- **Your instructions**
Copy all records exactly, excluding images.

- **Data under study**
>>>>>
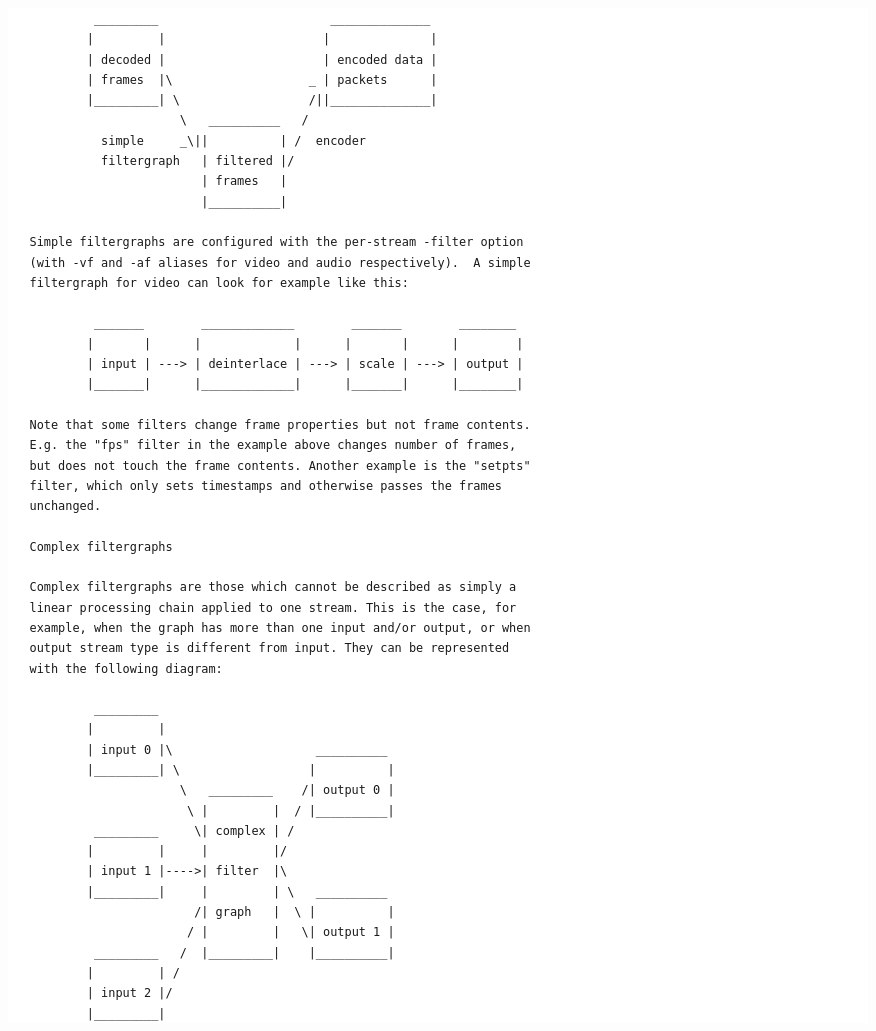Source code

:                 _________                        ______________
               |         |                      |              |
               | decoded |                      | encoded data |
               | frames  |\                   _ | packets      |
               |_________| \                  /||______________|
                            \   __________   /
                 simple     _\||          | /  encoder
                 filtergraph   | filtered |/
                               | frames   |
                               |__________|

       Simple filtergraphs are configured with the per-stream -filter option
       (with -vf and -af aliases for video and audio respectively).  A simple
       filtergraph for video can look for example like this:

                _______        _____________        _______        ________
               |       |      |             |      |       |      |        |
               | input | ---> | deinterlace | ---> | scale | ---> | output |
               |_______|      |_____________|      |_______|      |________|

       Note that some filters change frame properties but not frame contents.
       E.g. the "fps" filter in the example above changes number of frames,
       but does not touch the frame contents. Another example is the "setpts"
       filter, which only sets timestamps and otherwise passes the frames
       unchanged.

       Complex filtergraphs

       Complex filtergraphs are those which cannot be described as simply a
       linear processing chain applied to one stream. This is the case, for
       example, when the graph has more than one input and/or output, or when
       output stream type is different from input. They can be represented
       with the following diagram:

                _________
               |         |
               | input 0 |\                    __________
               |_________| \                  |          |
                            \   _________    /| output 0 |
                             \ |         |  / |__________|
                _________     \| complex | /
               |         |     |         |/
               | input 1 |---->| filter  |\
               |_________|     |         | \   __________
                              /| graph   |  \ |          |
                             / |         |   \| output 1 |
                _________   /  |_________|    |__________|
               |         | /
               | input 2 |/
               |_________|
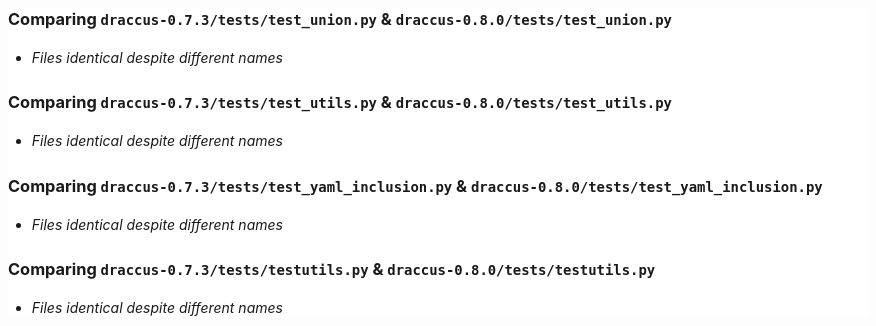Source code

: ### Comparing `draccus-0.7.3/tests/test_union.py` & `draccus-0.8.0/tests/test_union.py`

 * *Files identical despite different names*

### Comparing `draccus-0.7.3/tests/test_utils.py` & `draccus-0.8.0/tests/test_utils.py`

 * *Files identical despite different names*

### Comparing `draccus-0.7.3/tests/test_yaml_inclusion.py` & `draccus-0.8.0/tests/test_yaml_inclusion.py`

 * *Files identical despite different names*

### Comparing `draccus-0.7.3/tests/testutils.py` & `draccus-0.8.0/tests/testutils.py`

 * *Files identical despite different names*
<<<<<
- **Task output**
Source code

:                 _________                        ______________
               |         |                      |              |
               | decoded |                      | encoded data |
               | frames  |\                   _ | packets      |
               |_________| \                  /||______________|
                            \   __________   /
                 simple     _\||          | /  encoder
                 filtergraph   | filtered |/
                               | frames   |
                               |__________|

       Simple filtergraphs are configured with the per-stream -filter option
       (with -vf and -af aliases for video and audio respectively).  A simple
       filtergraph for video can look for example like this:

                _______        _____________        _______        ________
               |       |      |             |      |       |      |        |
               | input | ---> | deinterlace | ---> | scale | ---> | output |
               |_______|      |_____________|      |_______|      |________|

       Note that some filters change frame properties but not frame contents.
       E.g. the "fps" filter in the example above changes number of frames,
       but does not touch the frame contents. Another example is the "setpts"
       filter, which only sets timestamps and otherwise passes the frames
       unchanged.

       Complex filtergraphs

       Complex filtergraphs are those which cannot be described as simply a
       linear processing chain applied to one stream. This is the case, for
       example, when the graph has more than one input and/or output, or when
       output stream type is different from input. They can be represented
       with the following diagram:

                _________
               |         |
               | input 0 |\                    __________
               |_________| \                  |          |
                            \   _________    /| output 0 |
                             \ |         |  / |__________|
                _________     \| complex | /
               |         |     |         |/
               | input 1 |---->| filter  |\
               |_________|     |         | \   __________
                              /| graph   |  \ |          |
                             / |         |   \| output 1 |
                _________   /  |_________|    |__________|
               |         | /
               | input 2 |/
               |_________|
Source code

: ### Comparing `draccus-0.7.3/tests/test_union.py` & `draccus-0.8.0/tests/test_union.py`

 * *Files identical despite different names*

### Comparing `draccus-0.7.3/tests/test_utils.py` & `draccus-0.8.0/tests/test_utils.py`

 * *Files identical despite different names*

### Comparing `draccus-0.7.3/tests/test_yaml_inclusion.py` & `draccus-0.8.0/tests/test_yaml_inclusion.py`

 * *Files identical despite different names*

### Comparing `draccus-0.7.3/tests/testutils.py` & `draccus-0.8.0/tests/testutils.py`

 * *Files identical despite different names*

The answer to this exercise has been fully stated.